'''
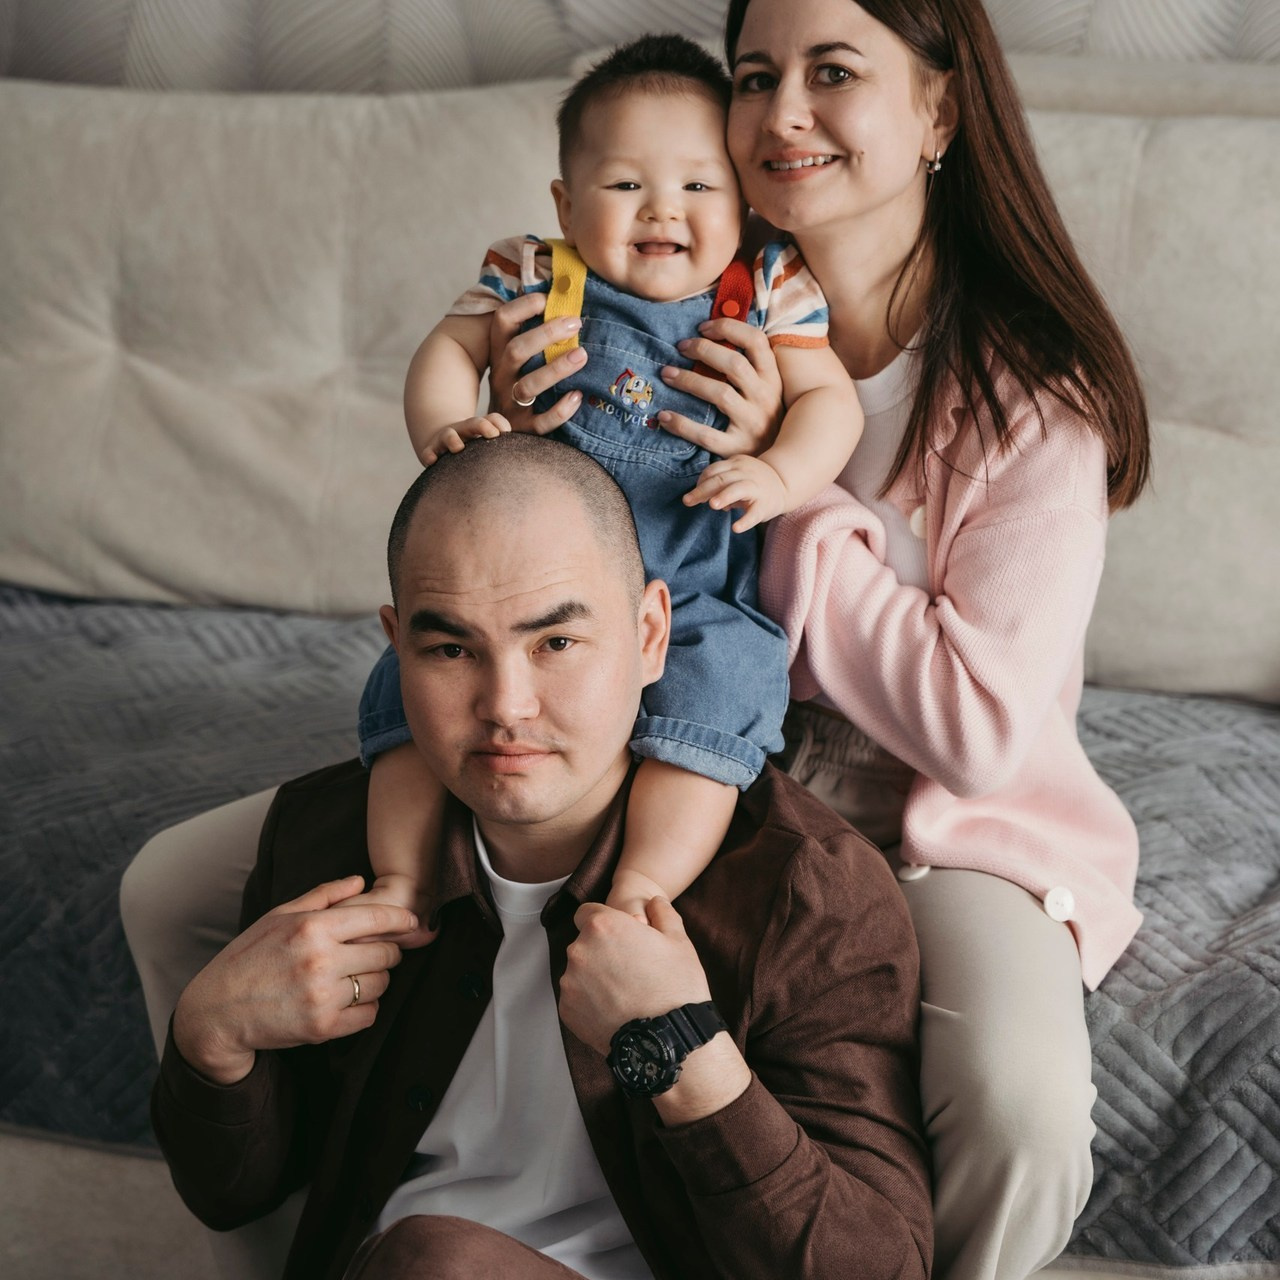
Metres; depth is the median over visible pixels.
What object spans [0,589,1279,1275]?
sofa throw
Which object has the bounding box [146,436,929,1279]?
man
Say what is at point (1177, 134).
sofa
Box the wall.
[0,0,1278,96]
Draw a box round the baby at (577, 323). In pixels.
[357,29,860,925]
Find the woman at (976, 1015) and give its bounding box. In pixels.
[125,0,1149,1279]
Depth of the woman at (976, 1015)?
2.18 m
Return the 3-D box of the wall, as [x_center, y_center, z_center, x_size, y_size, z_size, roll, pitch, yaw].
[0.350,-1.053,3.373,5.535,2.881,0.132,3,14,13]
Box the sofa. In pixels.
[0,45,1279,1277]
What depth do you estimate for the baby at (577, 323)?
'''
- What the task asks
Your answer should hold only the lines from the one with "What object spans [0,589,1279,1275]?" through the end of the listing above, both ends included, written out exactly.

- The answer
What object spans [0,589,1279,1275]?
sofa throw
Which object has the bounding box [146,436,929,1279]?
man
Say what is at point (1177, 134).
sofa
Box the wall.
[0,0,1278,96]
Draw a box round the baby at (577, 323). In pixels.
[357,29,860,925]
Find the woman at (976, 1015) and give its bounding box. In pixels.
[125,0,1149,1279]
Depth of the woman at (976, 1015)?
2.18 m
Return the 3-D box of the wall, as [x_center, y_center, z_center, x_size, y_size, z_size, roll, pitch, yaw].
[0.350,-1.053,3.373,5.535,2.881,0.132,3,14,13]
Box the sofa. In pixels.
[0,45,1279,1277]
What depth do you estimate for the baby at (577, 323)?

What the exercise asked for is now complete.